Medical school faculty’s discursive positioning of doctors in relation to patients

2020 
BACKGROUND: An important part of doctors' identity is the social position they adopt relative to patients. Dialogic theory predicts that medical school discourses influence the positions students incorporate into their professional identities. Since this may affect how students later exercise power in doctor-patient relationships, we set out to examine how faculty position doctors in relation to patients. METHODS: Informed by Holland's Figured Worlds theory, which draws important assumptions from Bakhtin, we chose dialogic research methodology to examine how educators' language positioned doctors and might influence students' identity formation. We recruited a maximum variation sample of 10 teaching staff and used open prompts in individual semi-structured interviews to elicit discourses of doctors' social position.
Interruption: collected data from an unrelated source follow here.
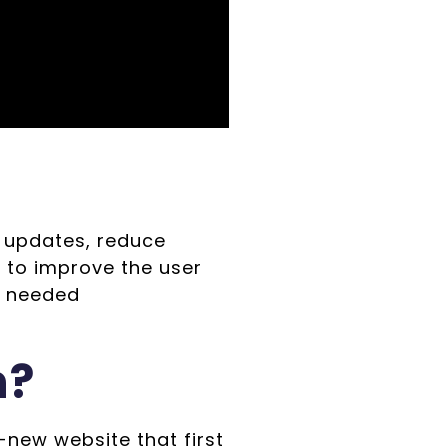
 updates, reduce
 to improve the user
o needed
n?
new website that first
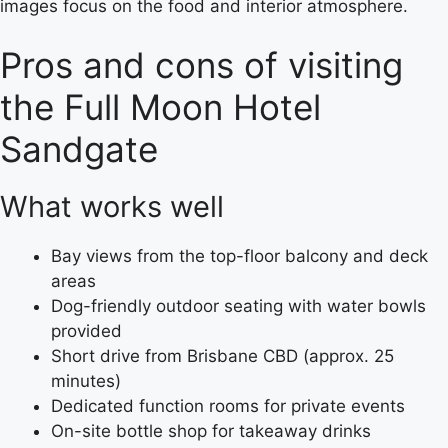
images focus on the food and interior atmosphere.
Pros and cons of visiting
the Full Moon Hotel
Sandgate
What works well
Bay views from the top-floor balcony and deck
areas
Dog-friendly outdoor seating with water bowls
provided
Short drive from Brisbane CBD (approx. 25
minutes)
Dedicated function rooms for private events
On-site bottle shop for takeaway drinks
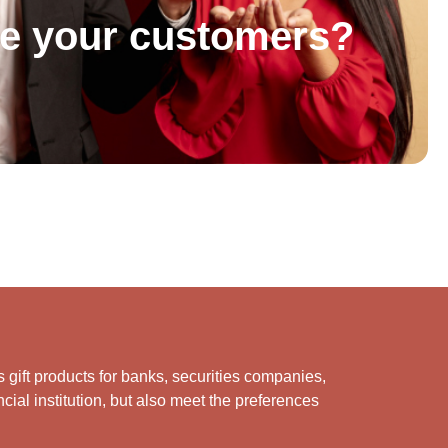
se your customers?
s gift products for banks, securities companies,
cial institution, but also meet the preferences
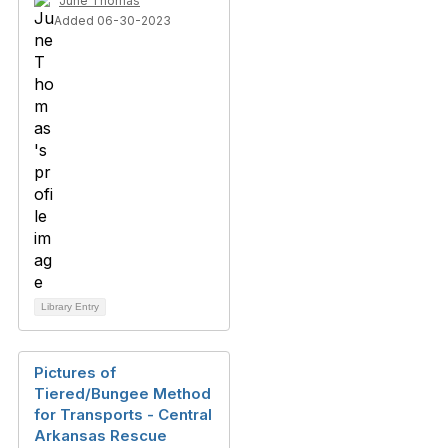
June Thomas
Added 06-30-2023
Library Entry
Pictures of
Tiered/Bungee Method
for Transports - Central
Arkansas Rescue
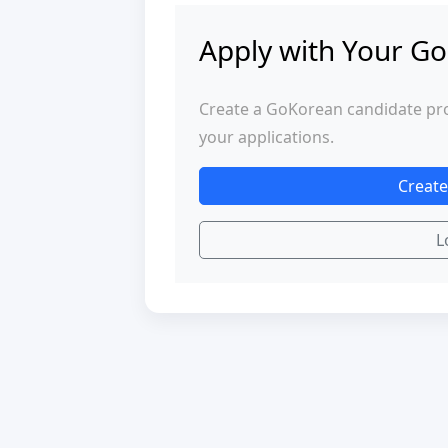
Apply with Your Go
Create a GoKorean candidate profi
your applications.
Create
L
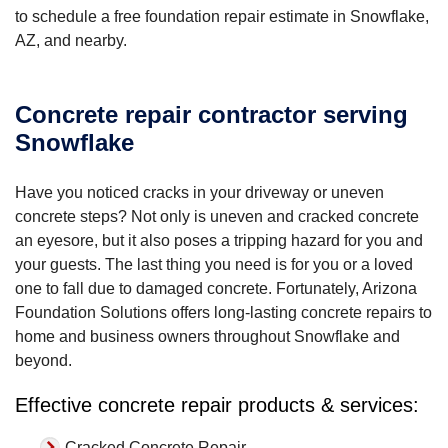
to schedule a free foundation repair estimate in Snowflake,
AZ, and nearby.
Concrete repair contractor serving
Snowflake
Have you noticed cracks in your driveway or uneven
concrete steps? Not only is uneven and cracked concrete
an eyesore, but it also poses a tripping hazard for you and
your guests. The last thing you need is for you or a loved
one to fall due to damaged concrete. Fortunately, Arizona
Foundation Solutions offers long-lasting concrete repairs to
home and business owners throughout Snowflake and
beyond.
Effective concrete repair products & services:
Cracked Concrete Repair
We used Sullivan's dialogic methodology reflexively to identify informative speech acts (utterances) and examine how language used in these constructed doctors' positions. RESULTS: Dominant discourses of Social Superiority, Technical Effectiveness, and Benevolence elevated doctors' positions based on their social status, applied knowledge, and trustworthiness respectively. These positions were defended by predicating medical care on doctors' mastery of treatments and their superior knowledge. A non-dominant discourse of Distributed Power and Responsibility narrowed the positional gap by constructing doctors as empowering patients. CONCLUSIONS: Whilst three conservative discourses upheld doctors' elevated social position, a non-dominant, transformative discourse distributed power. We suggest that doctors will form the best relationships with patients when they are aware of these discourses and know how to navigate them. In pursuit of effective and compassionate patient care, we commend critical pedagogy as a means of articulating non-dominant discourses and increasing students, educators, and doctors' awareness of how they learn the positions of doctors.